Rapidement, allez hop, on fait ses valises pour se retrouver à West Kensington, là où se joue depuis 1890 le championnat de Londres, disputé au Queen's club. Pour y avoir été membre un été il y a de cela des lunes, c'est un des plus beaux clubs du monde après, bien sûr, le All England à Wimbledon et le Monte Carlo Country Club. Les terrains du Queen's ont toujours eu la réputation d'être aussi beaux ou presque que ceux de Wimbledon. L'intérieur du Queen's club nous rappelle l'histoire du jeu avec des terrains intérieurs d'origine avec des murs et plafonds ornés de boiseries, des salles de réception d'un chic absolu et des rangées de terrains extérieurs en gazon, bichonnés à l'année par des maîtres en la matière. C'est dans ce décor mirifique, bourré de l'histoire du jeu de paume, que Félix Auger-Aliassime continue de se faire un nom. Ce tournoi de la série 500 commence sur les chapeaux de roues pour le jeune de 18 ans puisqu'il dispose en rafale de Grigor Dimitrov, Nick Kyrgios et la première tête de série Stefanos Tsitsipas qui sera d'ailleurs 5e mondial lundi. Pas mal hein? Surtout contre le piégeux Australien Kyrgios qui a tout fait pour déstabiliser notre étoile montante. Honnêtement, mais quel être narcissique ce pauvre Nick. Bravo à Félix qui reste d'un calme olympien jusqu'à la toute fin. Quelle sagesse aussi de ne pas démontrer trop de joie lorsque la victoire est acquise. De cette manière, il s'assure de ne pas s'en faire un ennemi et de toute façon c'est tout à son honneur de donner une touche de dignité au triomphe. Il est intelligent et sage le kid de 18 ans...

 

Dommage cependant en demie aujourd'hui devant Feliciano Lopez qu'il ne remporte pas le match.

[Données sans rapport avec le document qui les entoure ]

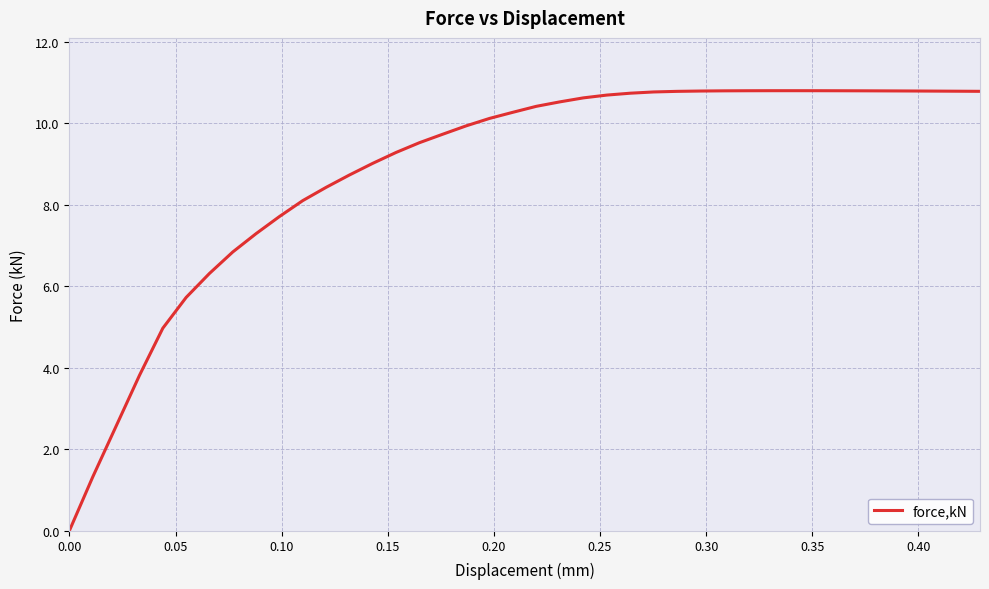

What is the difference between the maximum and minimum values?

10.8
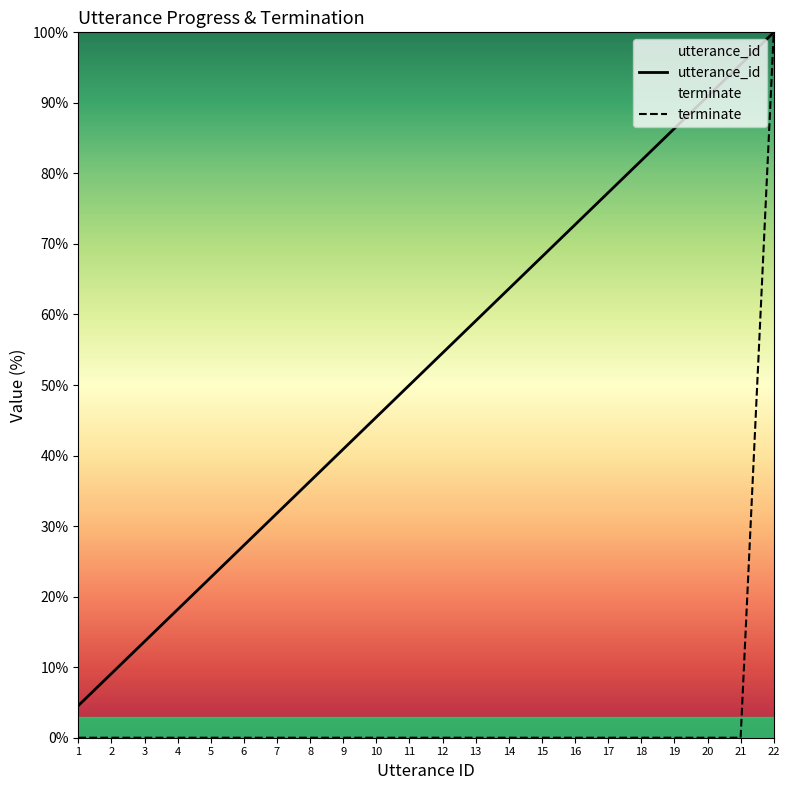

Between 3 and 13, which is larger?

13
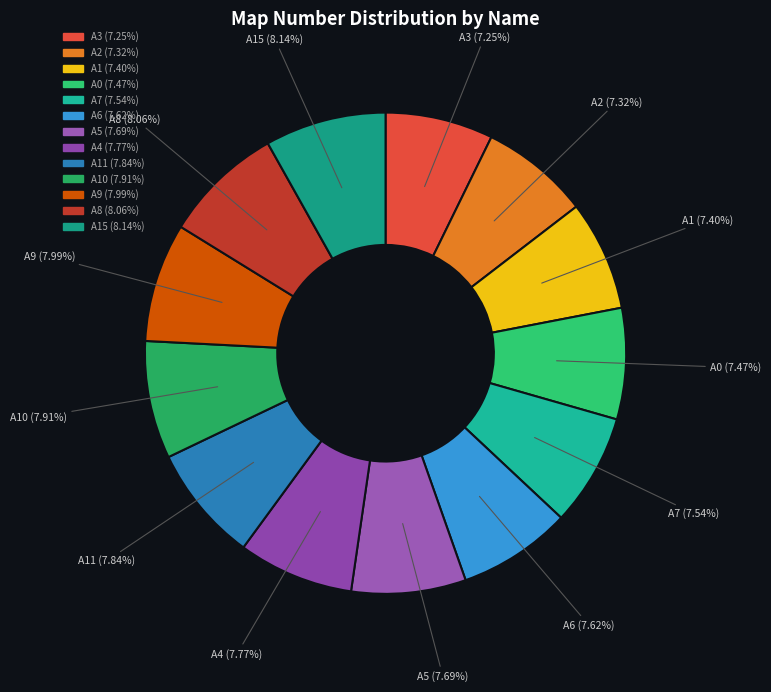

How many segments does this pie chart have?

13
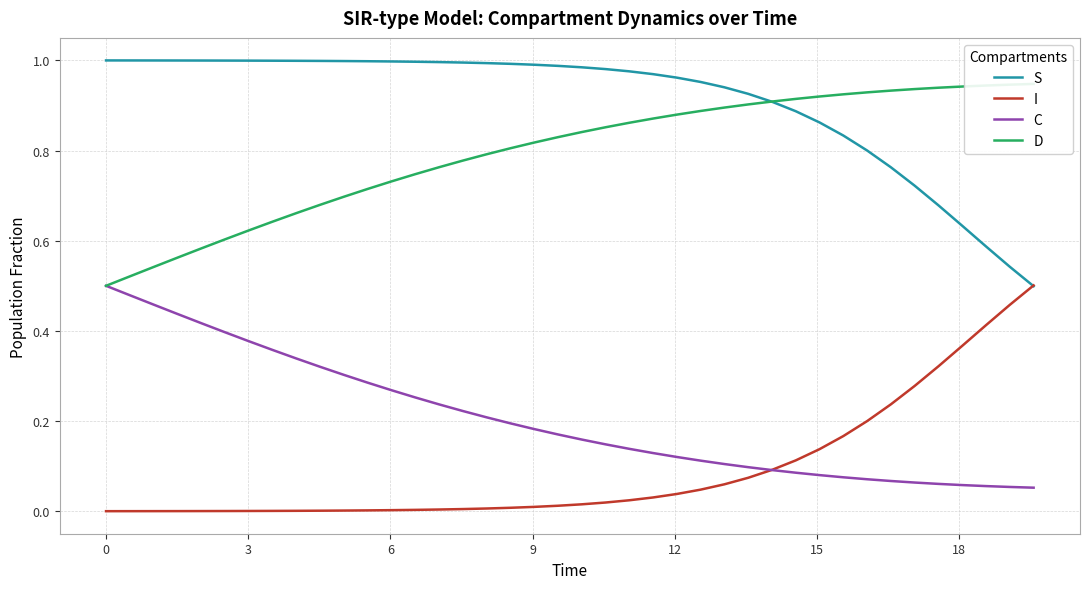

True or false: S and C intersect in this chart.

False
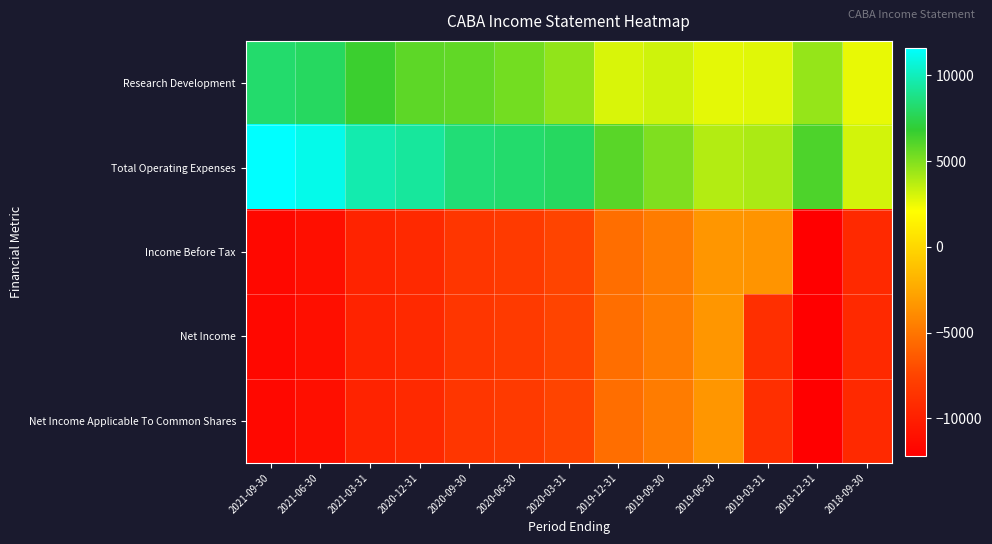

Between 2020-03-31 and 2021-09-30, which is larger?

2021-09-30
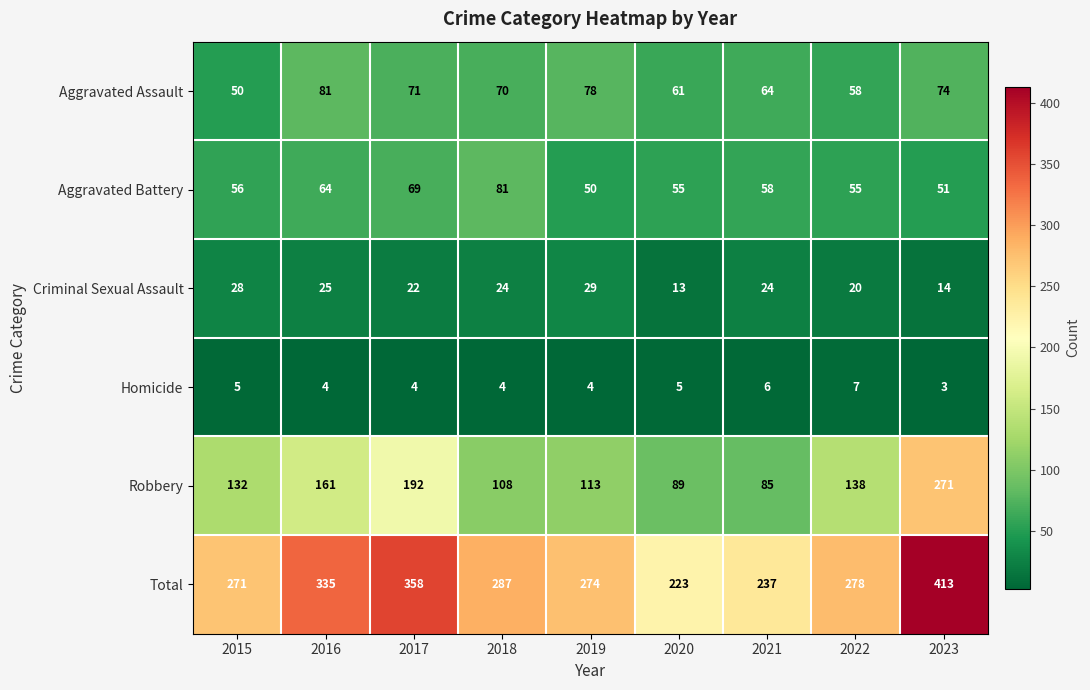

What is the difference between the highest and lowest values at 2022?

271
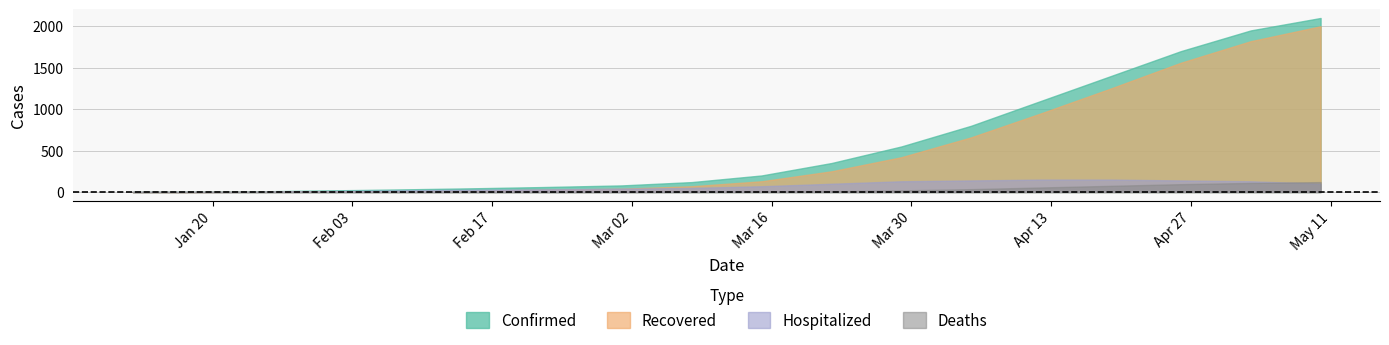

List the labels in order of Confirmed value, largest first.

05/10/2020, 05/03/2020, 04/26/2020, 04/19/2020, 04/12/2020, 04/05/2020, 03/29/2020, 03/22/2020, 03/15/2020, 03/08/2020, 03/01/2020, 02/22/2020, 02/15/2020, 02/08/2020, 02/04/2020, 01/31/2020, 01/28/2020, 01/22/2020, 01/17/2020, 01/12/2020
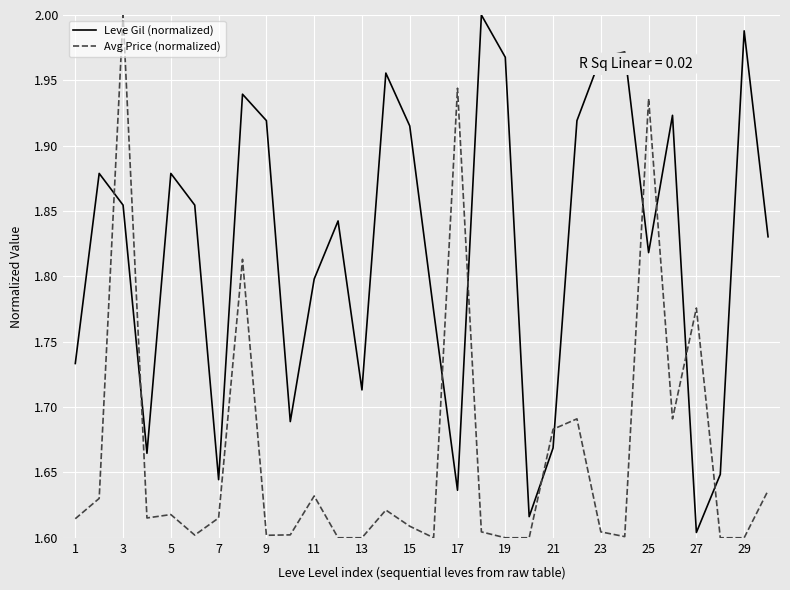

What is the difference between the maximum and minimum values in the Leve Gil (normalized) series?

0.4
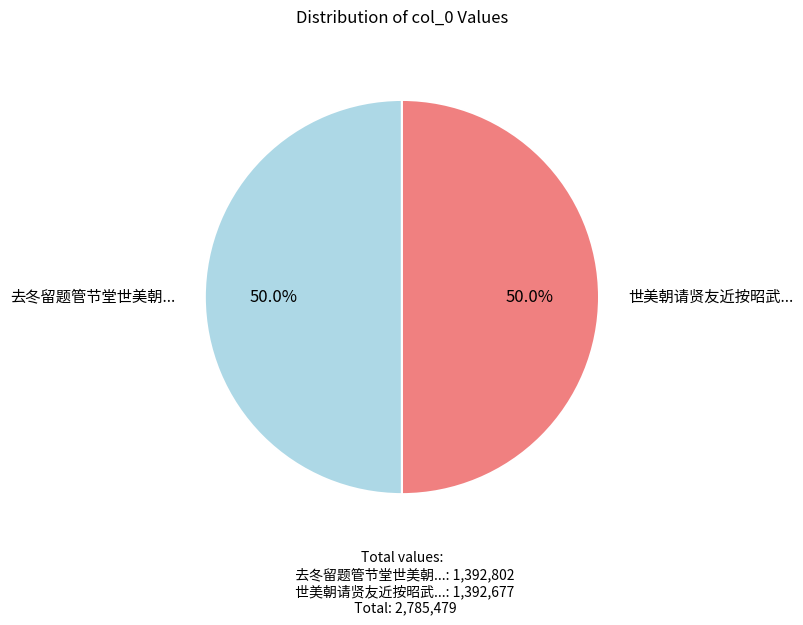

Count the number of slices in the pie.

2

Oui « Deliciano » est majestueux au service et sait jouer sur herbe mais ce match et une potentielle place en finale s'offraient tellement à Félix! FAA gagne le premier set au bris d'égalité et début de deuxième, s'offre des balles de bris pour prendre le contrôle du match. L'Espagnol de 37 ans est à ce moment-là essoufflé. Malheureusement Félix devient nerveux et n'arrive pas à en profiter. Même chose au début du troisième set. Félix s'offrira huit balles de bris dans le match sans en convertir une seule! Triste constat tout comme le fait qu'à partir du milieu du deuxième set, notre Québécois ne monte plus au filet, ne défie plus Lopez dans l'échange comme s'il craignait les passings de l'Espagnol. Bien sûr, jouer deux semaines de suite sur herbe ça finit par vous ramollir les jambes… et le cerveau... 

 

C'est certain que cette défaite fait mal parce que le match appartenait à Félix mais en même temps, en deux semaines, il va chercher une tonne de repères sur herbe en disputant huit rencontres de très haut niveau avec au compteur six victoires. D'ailleurs, saviez-vous qu'Auger-Aliassime est 10e au classement de la course? Pas pire comme année n'est-ce pas? Vivement Wimbledon maintenant!!!